◆ Exercícios a resolver
A. Traduza para inglês esta frase da notícia sobre o filme: "É certo também que a polémica que levantou continuará."
B. Indique todas as pessoas mencionadas pelo nome na notícia sobre o filme.
C. Copie da notícia sobre o filme o trecho que começa em "O novo filme de Kathryn Bigelow, que" e termina em "corrida aos Óscares.".

"00:30 A Hora Negra" é uma descrição realista ou uma apologia da tortura?
O novo filme de Kathryn Bigelow, que estreia dia 17 em Portugal tem sido incensado pela crítica. Mas não se livra da polémica. A escritora Naomi Wolf compara Bigelow com Leni Riefenstahl pela "apologia" que o filme faz da tortura
Um dia depois da estreia do novo filme de Kathryn Bigelow (ontem à noite, em Washington), é certo que ele se mantém como um dos nomes mais fortes na corrida aos Óscares.
É certo também que a polémica que levantou continuará. Ontem, manifestantes vestidos com fatos cor de laranja semelhantes aos usados pelos prisioneiros de Guantánamo protestaram à porta do cinema onde o filme foi estreado, erguendo placards contra a prática de tortura e classificando 00:30 A Hora Negra, que estreia dia 17 nas salas portuguesas, como obra aprovada pelo Pentágono.
No discurso que antecedeu a projecção, Kathryn Bigelow afirmou-se “sinceramente impressionada com a notável debate nacional” que o filme está a suscitar. Citada pelo Guardian, Bigelow, falando também em nome do argumentista Mark Boal, refutou ter criado um filme apologista dos métodos seguidos pelos serviços secretos ou o desejo de criar controvérsia. “Exactamente o contrário. O Mark [Boal, argumentista] e eu quisemos apresentar a história tal como a entendemos, baseados na pesquisa extraordinária feita por Mark”.

◆ Bloco de dados
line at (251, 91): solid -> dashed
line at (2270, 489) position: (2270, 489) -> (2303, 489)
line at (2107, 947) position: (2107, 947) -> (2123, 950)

◆ Lista de soluções
A. It is also certain that the controversy it sparked will continue.

B.
Kathryn Bigelow
Naomi Wolf
Leni Riefenstahl
Mark Boal

C.
O novo filme de Kathryn Bigelow, que estreia dia 17 em Portugal tem sido incensado pela crítica. Mas não se livra da polémica. A escritora Naomi Wolf compara Bigelow com Leni Riefenstahl pela "apologia" que o filme faz da tortura
Um dia depois da estreia do novo filme de Kathryn Bigelow (ontem à noite, em Washington), é certo que ele se mantém como um dos nomes mais fortes na corrida aos Óscares.